Advisor: Christophe Garcia
Coadvisor: Frank Lebourgeois

Summary:

Every day millions of documents are treated by large enterprises, governments and all small and medium enterprises for an exorbitant cost when it is done manually. The Automatic Document Recognition (ADR) is a software solution that can automatically read the scanned documents and extract useful information to inform information systems and treat them rapidly. In this framework we are trying to develop a recognition system of document structures by image analysis order to find the logical function for each block of text and the hierarchical organization of the information.
In the context of the dematerialization of a flow of documents to contents and to heterogeneous forms, the recognition system should be generic enough address all possible types of documents without any knowledge a priori on their contents and to overcome the challenge of moving to scale due to the heterogeneity of document structures and the highly variable of existing documents contents and a great variability can still be found in the manner of organizing information. We also
want to use learning methods able to find appropriate information to be retained under a better generalization of the knowledgebase and avoid the specialization in specific cases. The research will be focused mainly to the automatic modelisation , by learning of specific models for recurring particular documents and generic models for any documents.To achieve these objectives, the study will give priority to probabilistic models for representing spatial relations between graphical and textual information. The models will rely on the physical structure of documents and the analysis of the information organization.

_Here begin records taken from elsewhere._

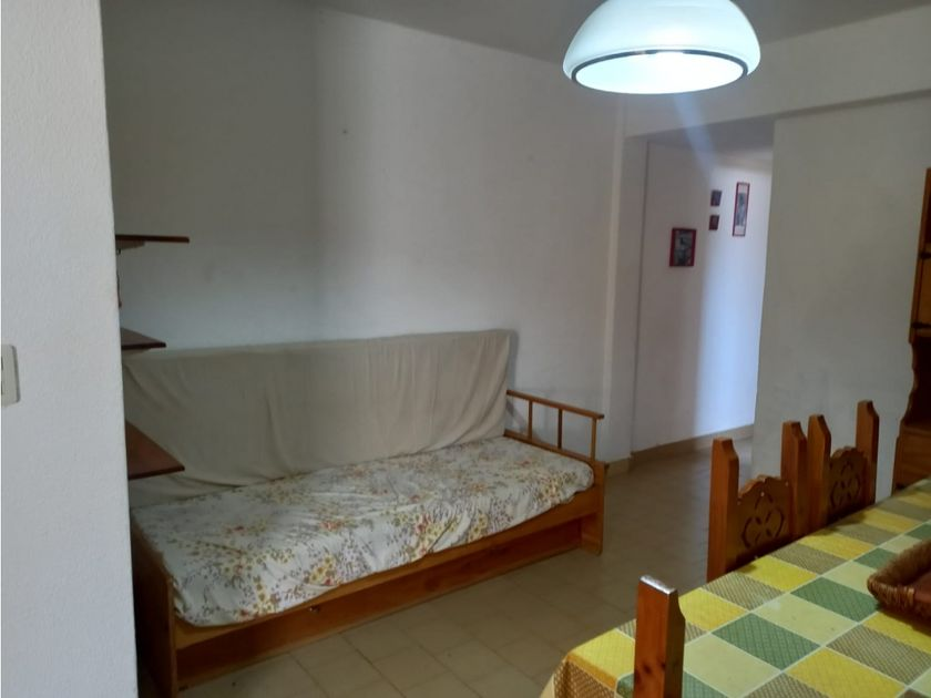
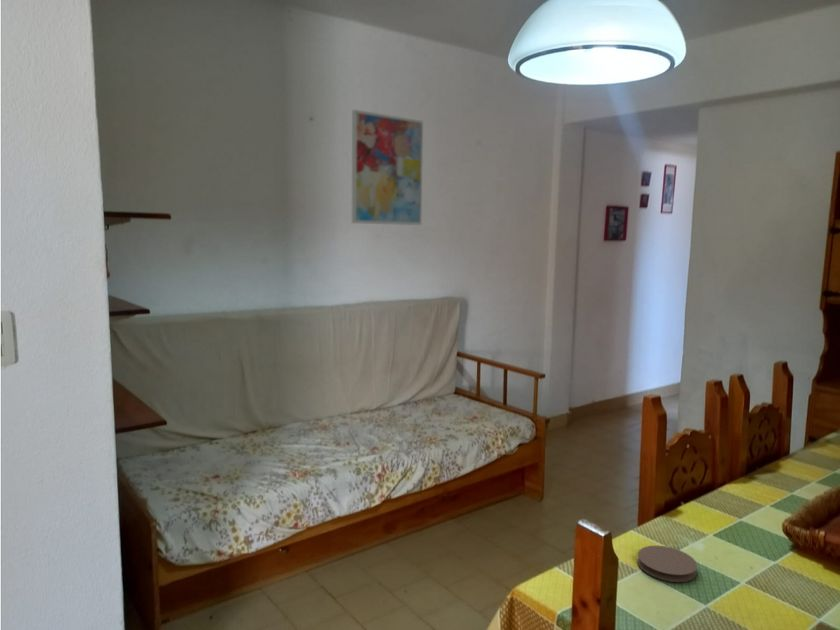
+ coaster [636,544,698,583]
+ wall art [351,109,424,226]
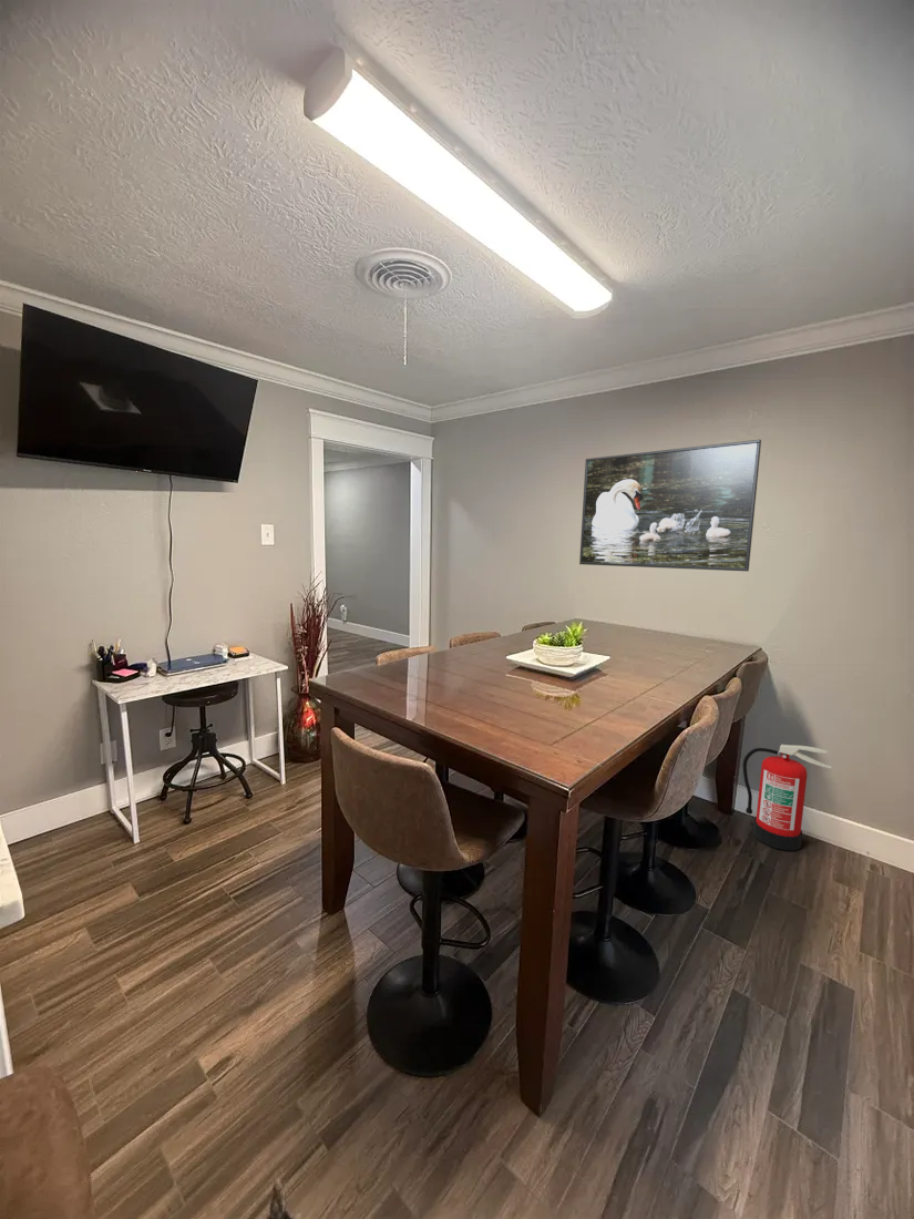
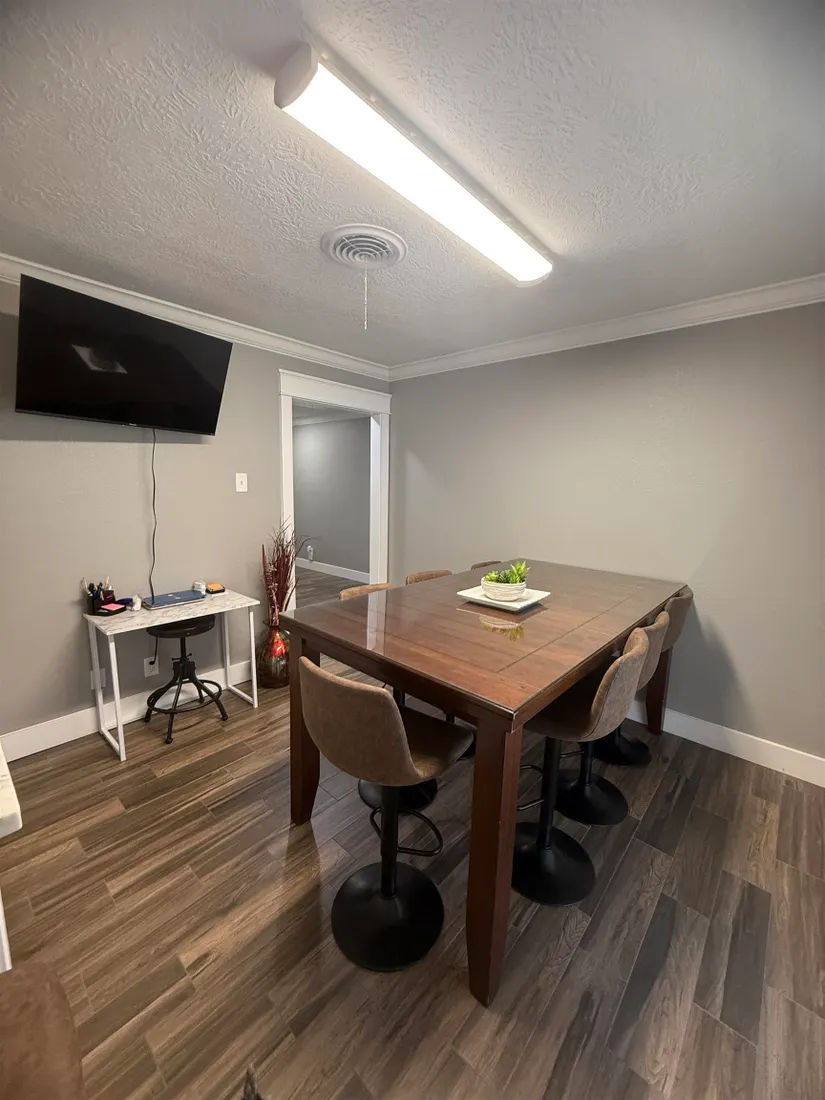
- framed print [578,439,762,572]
- fire extinguisher [742,744,833,852]
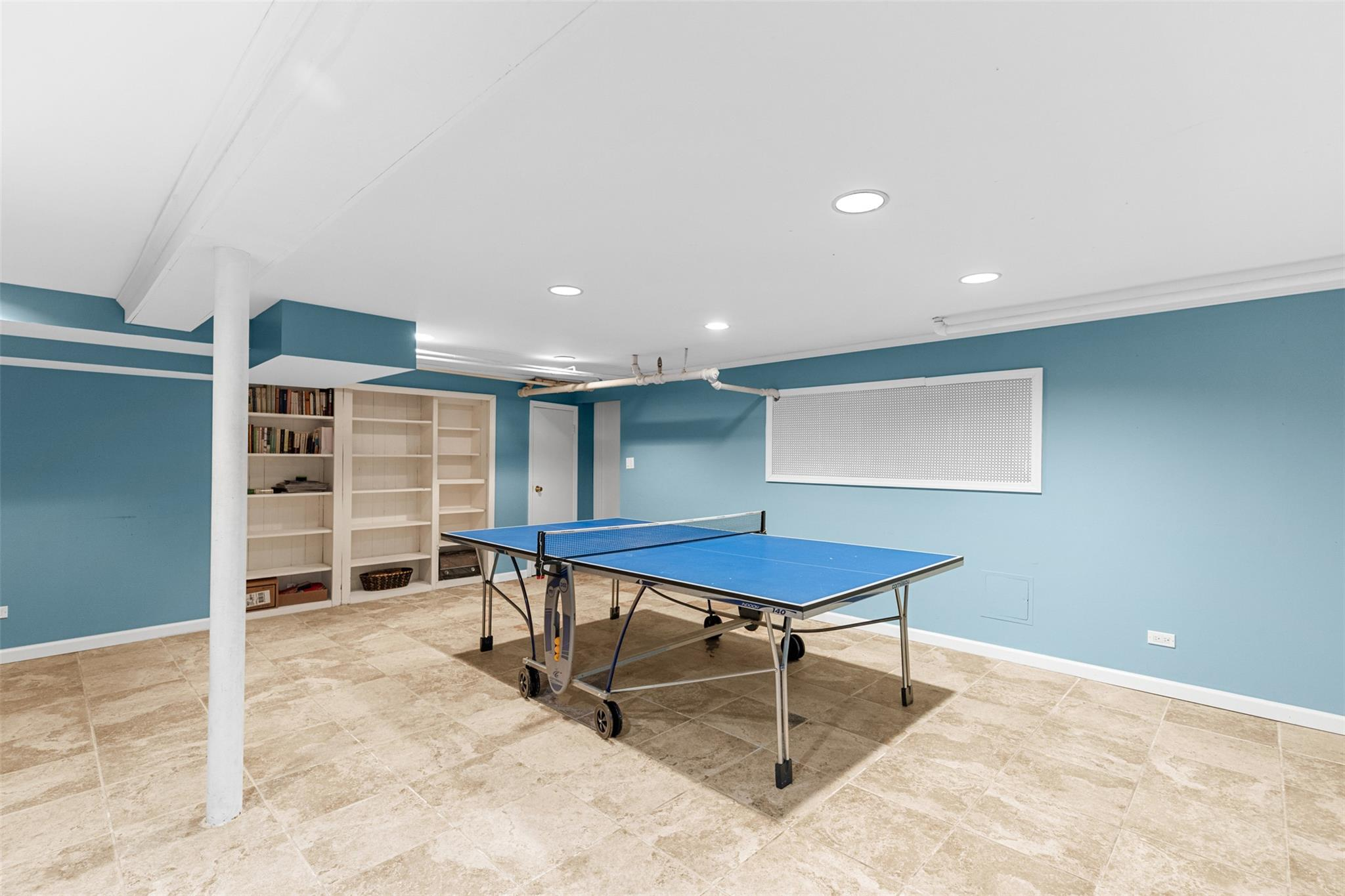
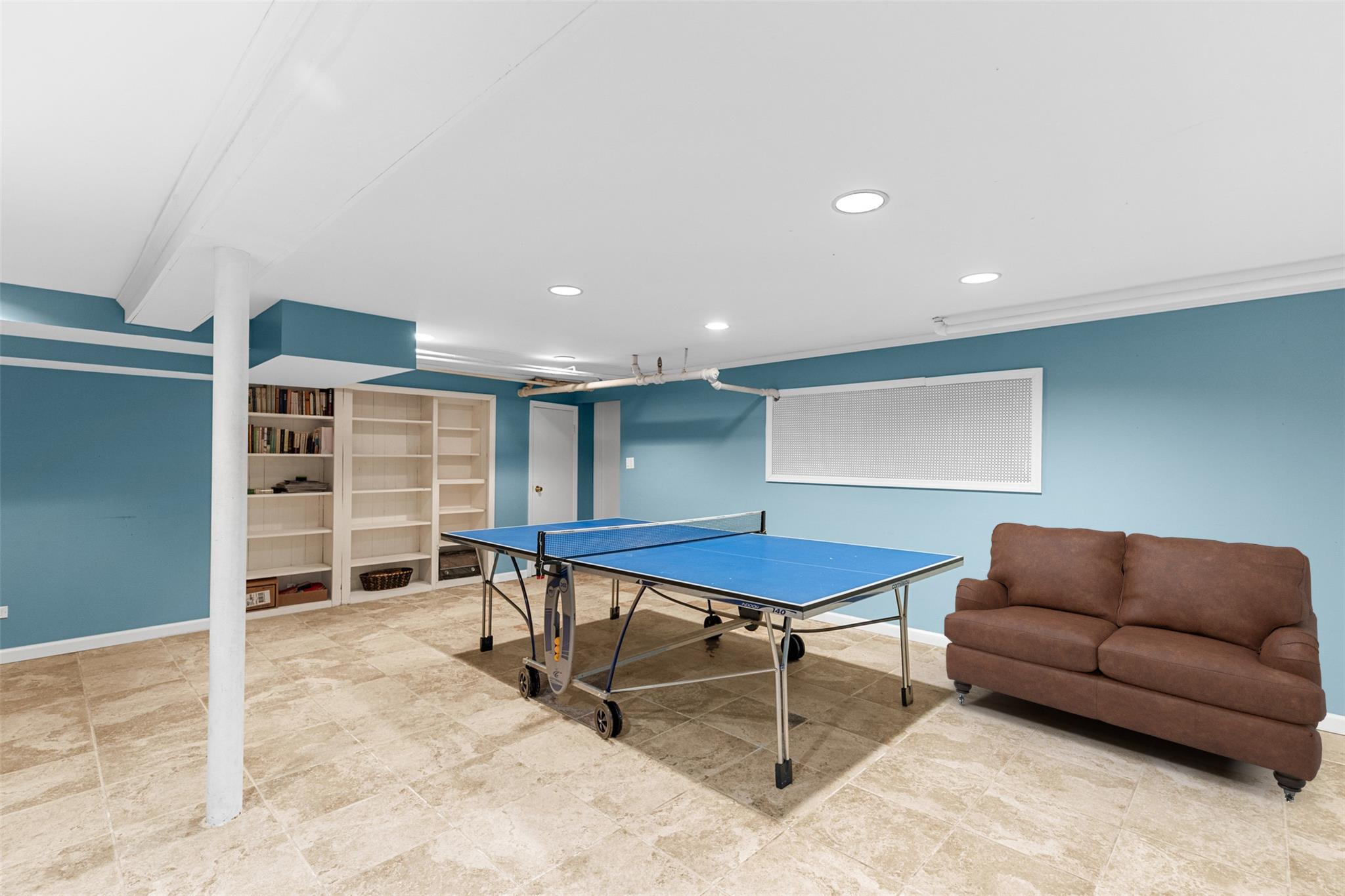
+ sofa [944,522,1327,803]
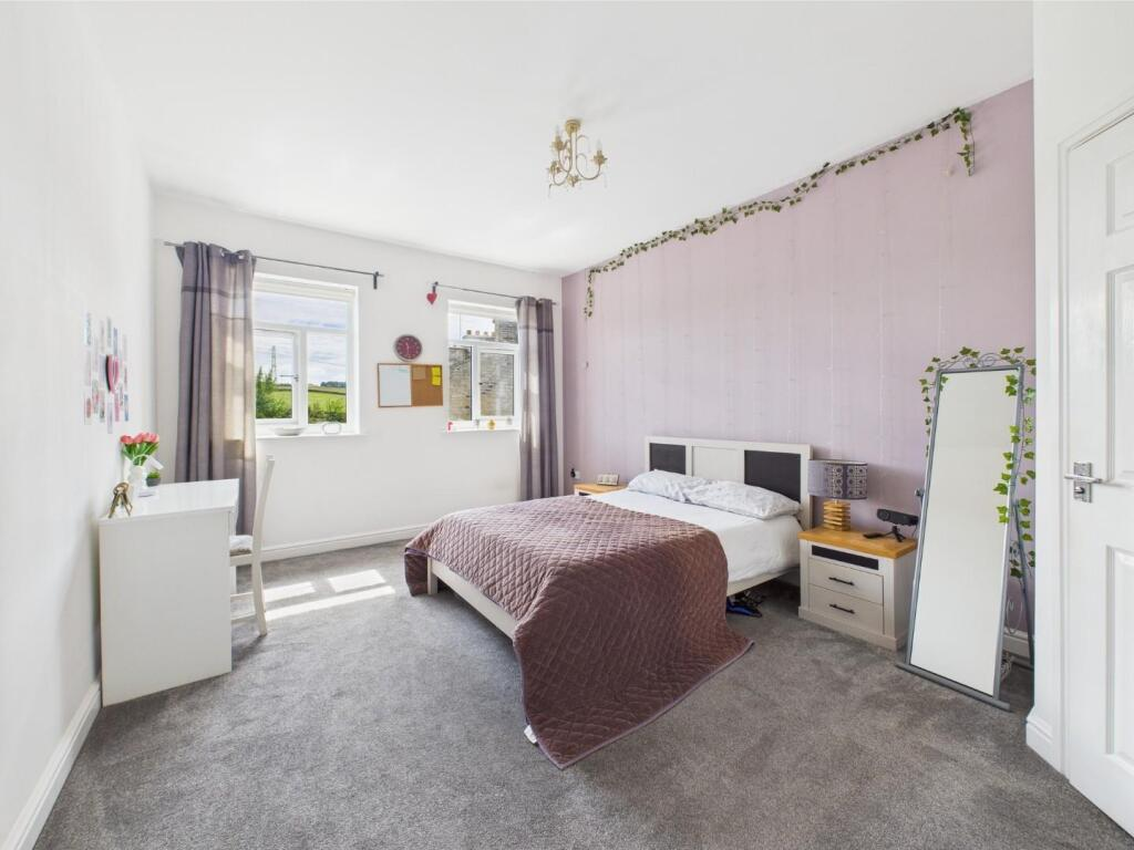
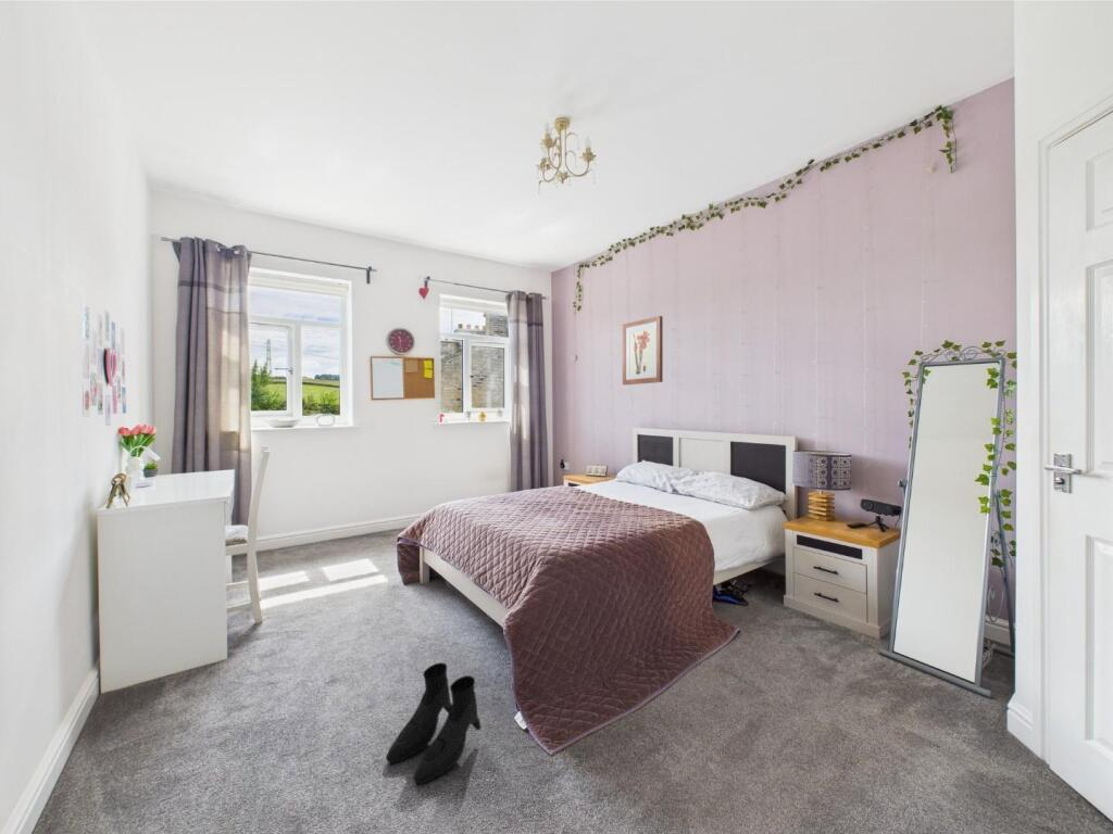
+ wall art [622,315,664,386]
+ boots [385,661,483,785]
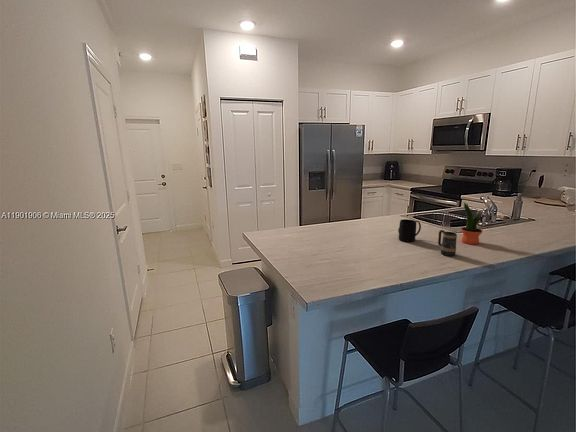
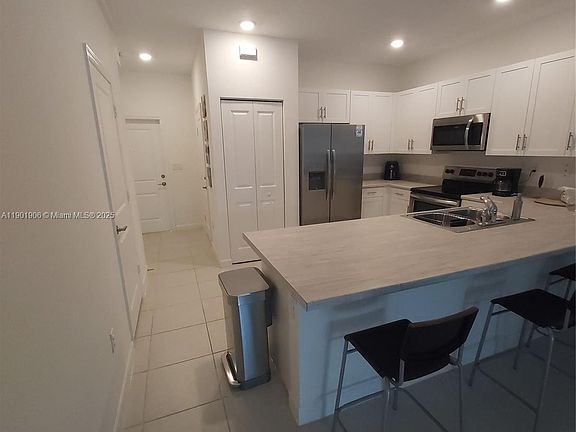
- mug [397,218,422,243]
- potted plant [460,201,486,245]
- mug [437,229,458,257]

The modeling assessment will cover both the measurement of the reduction of the human intervention for the parameterization and errors correction and the system performances on a flux of heterogeneous documents. This evaluation will assess at the same time the automaticity, the scaling and the genericity of the model. A strong constraint will be the realization of a generic recognition system able to decode all the structures of all documents are a research problematic rarely studied. This is explained by the
difficulty of the subject and the lack of consequential databases for a large-scale assessment. Therefore, the majority of researches in the world do experiments on a very small scale on homogeneous and regular documents.